OrthoMetals recycles prosthetics collected from cemetry

Paul Ploumis
ScrapMonster Author
OrthoMetals is a company specialized in prosthetics recycling, the company sends its trucks to collect metals from 450 crematoria in 15 European countries at no charge

OrthoMetals recycles prosthetics collected from cemetry

AMSTERDAM (Scrap Monster): OrthoMetals is a company specialized in prosthetics recycling, the company sends its trucks to collect metals from 450 crematoria in 15 European countries at no charge. 

At its warehouse in Zwolle, 70 miles east of Amsterdam, it sorts the metals into crates of iron, titanium, stainless steel and cobalt chromium and sells them to scrap dealers at the going market rate.

After deducting costs, including transportation and the salaries for six workers, the proceeds are returned to the crematoria or to national burial associations to be donated to charities of their choice. Usually the funds go to cancer societies, research institutions or any other medical facilities.

Margins are small. A new hip costs the patient at least $2,700 before surgery, but it has a scrap value of about $4.10.

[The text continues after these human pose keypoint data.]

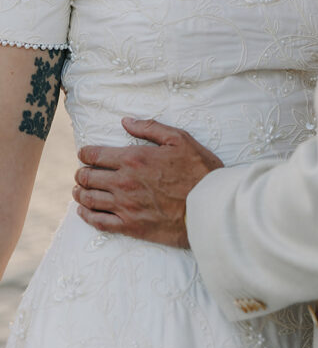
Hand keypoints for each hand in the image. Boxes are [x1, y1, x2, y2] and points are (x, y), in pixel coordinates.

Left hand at [73, 118, 223, 247]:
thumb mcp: (179, 139)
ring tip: (79, 189)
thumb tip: (125, 121)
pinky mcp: (130, 226)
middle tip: (82, 172)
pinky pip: (99, 222)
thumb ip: (150, 128)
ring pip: (89, 199)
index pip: (95, 155)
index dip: (85, 153)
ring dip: (80, 192)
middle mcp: (123, 182)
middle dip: (81, 172)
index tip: (84, 153)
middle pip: (88, 177)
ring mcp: (125, 206)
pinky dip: (86, 215)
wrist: (209, 206)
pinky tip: (84, 211)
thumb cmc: (198, 170)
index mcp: (134, 158)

Not only imperishable body parts are recoverable from the ashes. People are cremated wearing glasses, watches and rings and with coins in their pockets. Sometimes the steel tips of work men's shoes glint in the pile of remains.

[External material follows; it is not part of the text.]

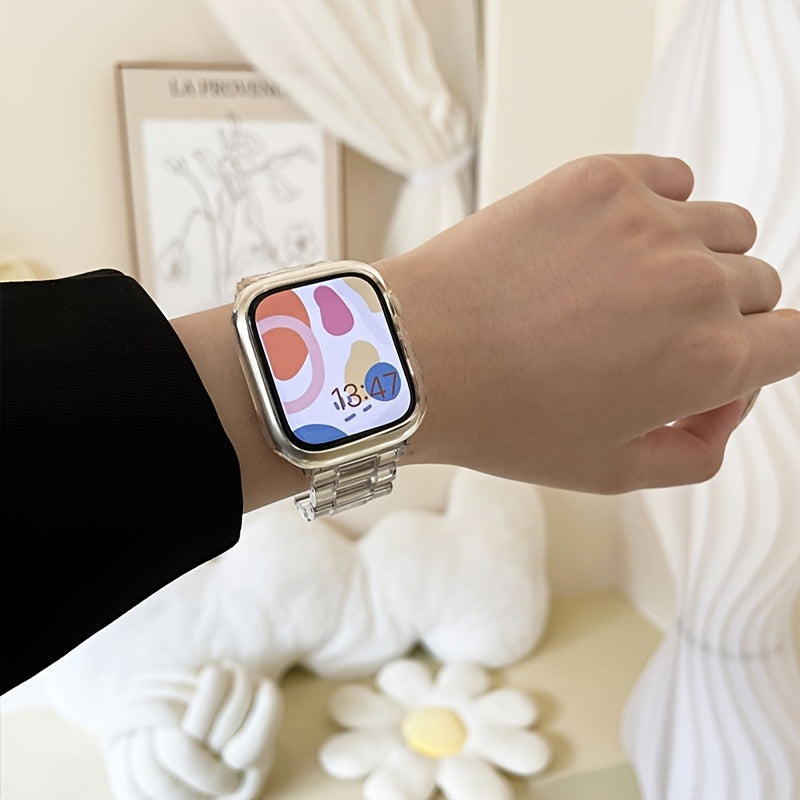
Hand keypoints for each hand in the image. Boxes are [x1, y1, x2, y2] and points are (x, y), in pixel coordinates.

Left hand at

Precious metals, such as gold, silver or platinum, are recovered by the crematoria and offered to the family or placed in the urn. Items such as pacemakers that run on batteries are removed from the corpse before cremation.

Coffins are stripped of gold-plated crucifixes, handles and ornaments before they go into the 1,650-degree oven and collected by the recycler for melting down.

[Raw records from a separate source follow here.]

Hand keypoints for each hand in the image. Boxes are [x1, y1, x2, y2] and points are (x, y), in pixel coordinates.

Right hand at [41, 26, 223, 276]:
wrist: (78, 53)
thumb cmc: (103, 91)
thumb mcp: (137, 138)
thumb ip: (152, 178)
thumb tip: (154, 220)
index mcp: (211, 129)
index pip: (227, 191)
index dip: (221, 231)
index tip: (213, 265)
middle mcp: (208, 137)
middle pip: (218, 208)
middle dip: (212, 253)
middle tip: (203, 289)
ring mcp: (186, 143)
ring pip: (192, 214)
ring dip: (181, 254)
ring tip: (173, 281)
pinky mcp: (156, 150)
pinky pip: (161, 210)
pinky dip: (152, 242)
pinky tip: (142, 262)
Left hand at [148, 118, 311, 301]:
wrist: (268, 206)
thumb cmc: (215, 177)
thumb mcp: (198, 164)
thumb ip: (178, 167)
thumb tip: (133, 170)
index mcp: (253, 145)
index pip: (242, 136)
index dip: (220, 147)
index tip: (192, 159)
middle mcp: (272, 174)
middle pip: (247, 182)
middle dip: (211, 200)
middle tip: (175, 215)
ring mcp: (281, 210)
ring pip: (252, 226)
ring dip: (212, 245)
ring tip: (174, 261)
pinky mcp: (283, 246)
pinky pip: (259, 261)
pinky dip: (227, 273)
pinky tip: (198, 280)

Though unusual, OrthoMetals provides a service for a swiftly growing industry. Burial ground is becoming increasingly scarce and expensive, and most families know that unless high maintenance costs are paid, cemeteries often will remove coffins after 20 years and rebury bodies in common graves.

In the Netherlands, a country with a strong Calvinist tradition where church burials used to be the rule, 55 percent of the dead are now cremated, and that figure is rising. In Japan, nearly everyone is cremated.

OrthoMetals also has collection centers in the United States, Canada and Australia.
The company began in 1997 when Verberne, who was in the recycling business, met Jan Gabriels, an orthopedic surgeon who was dealing with a hip problem of Verberne’s 1-year-old daughter. Gabriels had given an 84-year-old patient a new hip just a few weeks before the old woman died.

The two men pondered that her prosthesis likely was destined for a landfill or to be buried uselessly on cemetery grounds. Verberne said they decided to set up a partnership to “do something worthwhile with the metals.” Columbia Tribune reported.